LombokPost - Langkah berani diambil Tim Penyidik Jaksa Agung Muda Bidang Tindak Pidana Khusus (Jampidsus) Kejaksaan Agung dalam mengusut tuntas carut-marut tata kelola niaga pertambangan nikel periode 2013-2025.
Ketua Ombudsman RI, Hery Susanto (HS), kini resmi mendekam di sel tahanan setelah melalui proses penjemputan paksa yang dramatis.
Bukan di kantor, HS justru dijemput oleh tim penyidik di kediaman pribadinya pada Rabu (15/4) malam.
Detik-Detik Penangkapan dan Penggeledahan
Operasi senyap tersebut tidak hanya bertujuan untuk mengamankan tersangka, tetapi juga dibarengi dengan penggeledahan intensif untuk mencari barang bukti tambahan yang disinyalir disembunyikan di rumahnya.

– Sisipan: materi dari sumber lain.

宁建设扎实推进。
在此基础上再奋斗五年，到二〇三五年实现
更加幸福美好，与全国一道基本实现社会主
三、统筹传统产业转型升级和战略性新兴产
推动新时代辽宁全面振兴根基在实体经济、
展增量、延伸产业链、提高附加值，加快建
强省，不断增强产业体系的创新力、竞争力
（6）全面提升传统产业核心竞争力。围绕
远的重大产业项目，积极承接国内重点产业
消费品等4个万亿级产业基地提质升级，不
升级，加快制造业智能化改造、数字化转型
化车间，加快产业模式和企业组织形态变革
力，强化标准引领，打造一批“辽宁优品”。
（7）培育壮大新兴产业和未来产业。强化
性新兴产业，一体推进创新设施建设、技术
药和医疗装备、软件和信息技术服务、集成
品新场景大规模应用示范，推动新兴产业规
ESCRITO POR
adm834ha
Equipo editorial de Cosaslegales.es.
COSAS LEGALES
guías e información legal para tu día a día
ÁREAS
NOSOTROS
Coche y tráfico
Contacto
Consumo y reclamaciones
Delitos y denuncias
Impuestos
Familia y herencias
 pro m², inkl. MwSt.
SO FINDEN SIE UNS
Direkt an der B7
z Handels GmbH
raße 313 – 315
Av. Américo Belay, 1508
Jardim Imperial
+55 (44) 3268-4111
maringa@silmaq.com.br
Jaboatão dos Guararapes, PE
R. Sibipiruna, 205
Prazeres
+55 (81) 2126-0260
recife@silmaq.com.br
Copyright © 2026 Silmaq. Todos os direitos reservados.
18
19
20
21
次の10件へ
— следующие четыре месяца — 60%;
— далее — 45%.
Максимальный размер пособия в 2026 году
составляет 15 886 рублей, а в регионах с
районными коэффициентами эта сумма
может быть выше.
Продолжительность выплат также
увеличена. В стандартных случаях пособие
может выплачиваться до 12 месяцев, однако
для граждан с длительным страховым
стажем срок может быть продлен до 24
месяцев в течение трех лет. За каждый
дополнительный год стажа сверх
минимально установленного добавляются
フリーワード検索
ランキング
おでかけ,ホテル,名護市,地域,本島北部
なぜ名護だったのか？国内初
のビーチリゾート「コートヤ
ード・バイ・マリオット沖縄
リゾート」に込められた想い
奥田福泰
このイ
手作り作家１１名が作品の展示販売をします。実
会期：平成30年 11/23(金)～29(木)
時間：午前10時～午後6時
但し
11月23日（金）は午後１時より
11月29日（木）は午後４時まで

"Untuk HS, memang kami lakukan penggeledahan dan kami amankan tadi malam di rumahnya," ungkap Direktur Penyidikan pada Jampidsus Kejagung, Syarief Sulaeman Nahdi, di Gedung Kejagung, Kamis (16/4). Setelah pemeriksaan maraton sebagai saksi yang dilanjutkan dengan gelar perkara, penyidik menemukan bukti permulaan yang cukup untuk menaikkan status HS menjadi tersangka.
Modus Operandi: "Jalan Pintas" Saat Menjabat Komisioner
Duduk perkara yang menjerat HS ternyata berakar dari kejadian pada tahun 2025, saat ia masih menjabat sebagai Komisioner Ombudsman.
HS diduga kuat "main mata" dengan PT TSHI yang saat itu tengah terjepit masalah perhitungan Pendapatan Negara Bukan Pajak (PNBP) di Kementerian Kehutanan (Kemenhut).
Alih-alih menjalankan fungsi pengawasan yang objektif, HS diduga menggunakan wewenangnya untuk mengintervensi kebijakan Kemenhut melalui "surat koreksi" sakti.
Surat tersebut memberikan keistimewaan luar biasa kepada PT TSHI untuk melakukan self-assessment atau menghitung sendiri beban yang harus dibayar kepada negara.
"PT TSHI mencari jalan keluar dan kemudian bersama-sama dengan Saudara HS ini untuk mengatur, sehingga kebijakan Kemenhut dikoreksi oleh Ombudsman," ujar Syarief. Jasa intervensi ini diduga dibayar mahal dengan aliran dana segar senilai Rp 1,5 miliar dari Direktur PT TSHI kepada HS.
Terancam Pasal Berlapis di Rutan Salemba
Kejaksaan Agung menjerat HS dengan pasal berlapis, termasuk Pasal 12 huruf a, Pasal 12 huruf b, Pasal 5, serta Pasal 606 KUHP yang baru. Pasal-pasal ini mengunci HS dalam dugaan tindak pidana suap dan penyalahgunaan wewenang secara sistematis.
Demi kelancaran penyidikan dan mengantisipasi hilangnya barang bukti, HS langsung dijebloskan ke Rutan Salemba Cabang Kejaksaan Negeri Jakarta Selatan untuk 20 hari ke depan.
Tragedi hukum ini mencoreng wajah Ombudsman RI. Lembaga yang seharusnya menjadi benteng terakhir melawan maladministrasi, justru dipimpin oleh sosok yang diduga menjadi bagian dari pengaturan kebijakan demi keuntungan pribadi di sektor pertambangan nikel yang strategis.